With technological advancements in the healthcare sector, predictive analysis tools also can take a step forward in better analysis and diagnosis of autoimmune diseases reducing the cost involved in the process and providing better results.
FREMONT, CA: Nowadays, hospitals and healthcare system providers have started the use of predictive data analytics to provide patients with better, detailed, and more effective health management services, moving towards value-based care models. The need to move towards predictive analytics will be critical as hospitals seek to improve their capabilities to forecast, detect, and monitor autoimmune diseases. Technology can be a boon in providing healthcare benefits and also helps to avoid excessive expenditure.
In America, around 15 percent of the population suffers from an autoimmune disease. The overall expenses in the treatment process are too high, which in return leaves fewer funds for research on other conditions.

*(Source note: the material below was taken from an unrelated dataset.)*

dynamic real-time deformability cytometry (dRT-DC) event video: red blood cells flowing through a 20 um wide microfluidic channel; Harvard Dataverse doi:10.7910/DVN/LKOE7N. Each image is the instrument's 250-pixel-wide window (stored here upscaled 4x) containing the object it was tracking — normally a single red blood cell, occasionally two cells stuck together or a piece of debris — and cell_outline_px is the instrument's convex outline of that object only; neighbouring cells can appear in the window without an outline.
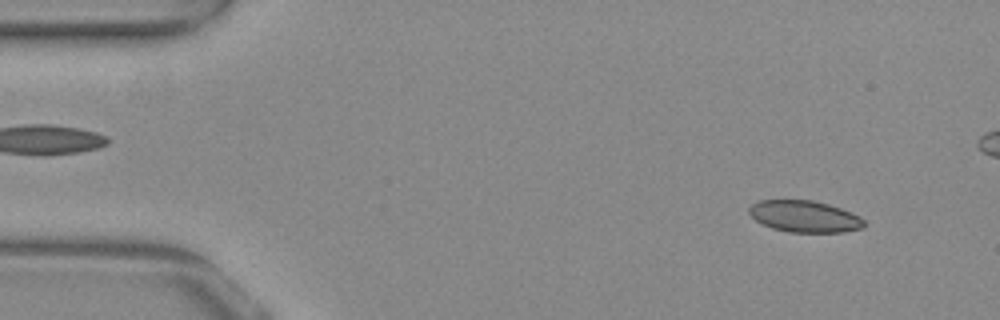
{"species": "common noctule bat (a hibernating species)", "species_latin": "Nyctalus noctula", "temperature_condition": "warm", "stored_images_in_passage": 53, "camera_frame_rate_fps": 3000, "um_per_image_px": 0.085, "animal": {"sex": "female", "body_mass_g": 29.2, "forearm_length_mm": 56.3}, "frame": {"image": 1, "passage_image": 4, "time_ms": 1.0, "image_size_px": [1000, 320], "cell_outline_px": [[864, 228], [844, 232], [788, 232], [772, 228], [756, 220], [748, 212], [748, 208], [752, 204], [760, 200], [812, 200], [828, 204], [852, 212], [860, 216], [864, 220]], "centroid_in_image_um": [68.41, 18.39], "position_along_channel_um": 16.6, "area_um2": 21.21}}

Hospital and Health Systems Game-Changer
Predictive analysis of data can bring transformative information to healthcare providers. With the use of artificial intelligence and machine learning tools, the analytics platform can analyze millions of healthcare claims and electronic medical records. Predictive models can confirm existing diagnoses and identify patients who were left undetected or misdiagnosed.

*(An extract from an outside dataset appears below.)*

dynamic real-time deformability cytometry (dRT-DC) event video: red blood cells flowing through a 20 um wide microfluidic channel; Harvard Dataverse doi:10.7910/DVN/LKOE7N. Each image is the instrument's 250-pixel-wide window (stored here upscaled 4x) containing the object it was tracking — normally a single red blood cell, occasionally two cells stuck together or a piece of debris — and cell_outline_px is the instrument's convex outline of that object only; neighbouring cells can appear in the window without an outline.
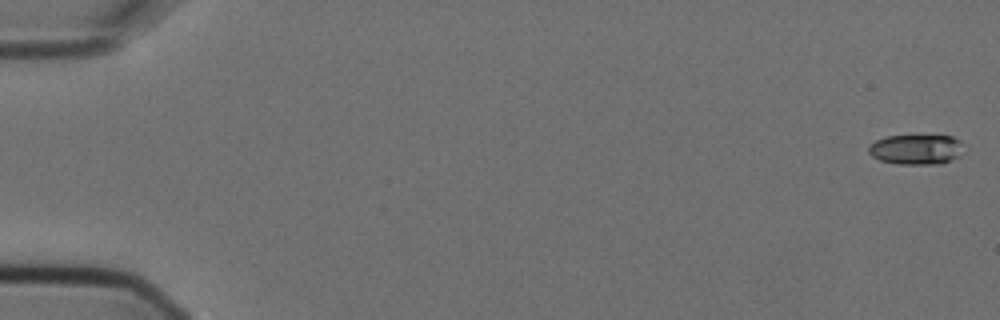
{"species": "Egyptian fruit bat (a non-hibernating species)", "species_latin": "Rousettus aegyptiacus", "temperature_condition": "cold", "stored_images_in_passage": 5, "camera_frame_rate_fps": 3000, "um_per_image_px": 0.085, "animal": {"sex": "female"}, "frame": {"image": 1, "passage_image": 1, "time_ms": 0.0, "image_size_px": [1000, 320], "cell_outline_px": [[964, 144], [960, 156], [952, 160], [940, 164], [900, 164], [880, 160], [872, 156], [868, 152], [868, 148], [876, 140], [888, 136], [952, 136], [960, 140]], "centroid_in_image_um": [77.92, 12.71], "position_along_channel_um": 7.1, "area_um2": 16.65}}
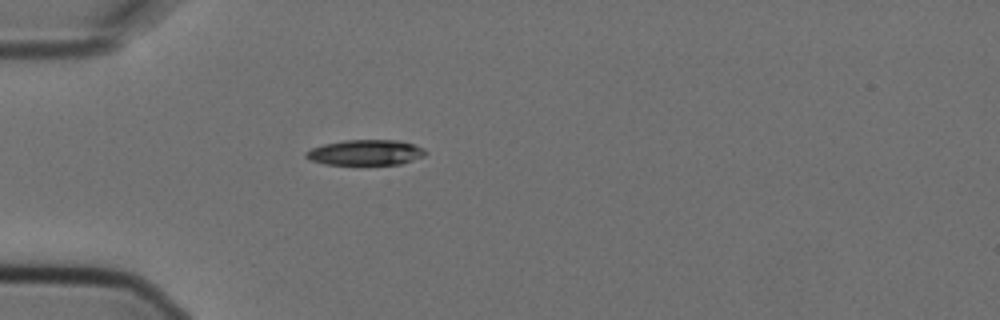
{"frame": {"image": 2, "passage_image": 5, "time_ms": 1.333, "image_size_px": [1000, 320], "cell_outline_px": [[428, 152], [424, 156], [400, 164], [324, 164], [312, 160], [304, 156], [304, 152], [312, 148], [324, 144], [344, 140], [400, 140], [424, 148]], "centroid_in_image_um": [31.08, 12.95], "position_along_channel_um": 53.9, "area_um2": 17.63}}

How Analytics will Detect Patients with Autoimmune Disease?
It can be life-changing to discover and predict an autoimmune disease through data analysis. As the symptoms are difficult to detect, confirming autoimmune diseases is difficult. Patients with an autoimmune disease had to wait for their symptoms to show clearly before a proper diagnosis could be made and begin the treatment.
It can take approximately 3 to 5 years to diagnose autoimmune diseases like multiple sclerosis (MS) using traditional methods such as MRIs, spinal taps, and some other testing. During the process, there is a chance of misdiagnosis and misleading results, which may lead to the wrong diagnosis. The cost of offering medical care for patients with an autoimmune disease tends to increase before a definitive diagnosis and then grows more if patients experience an adverse reaction. Predictive analysis tools can facilitate an early diagnosis so that the treatment plan can be put in place to improve the patient's health and reduce costs.
Healthcare industry is at its peak to exploit the power and promise of predictive analysis tools. These tools can derive meaningful information from data to monitor patients and provide new ways of collecting, processing, and analyzing data. New technologies will help in better data analysis and providing quick and effective results. These technologies will include enhanced information analytics systems capable of evaluating various datasets, including billions of information points capable of uncovering trends and helping to forecast outcomes.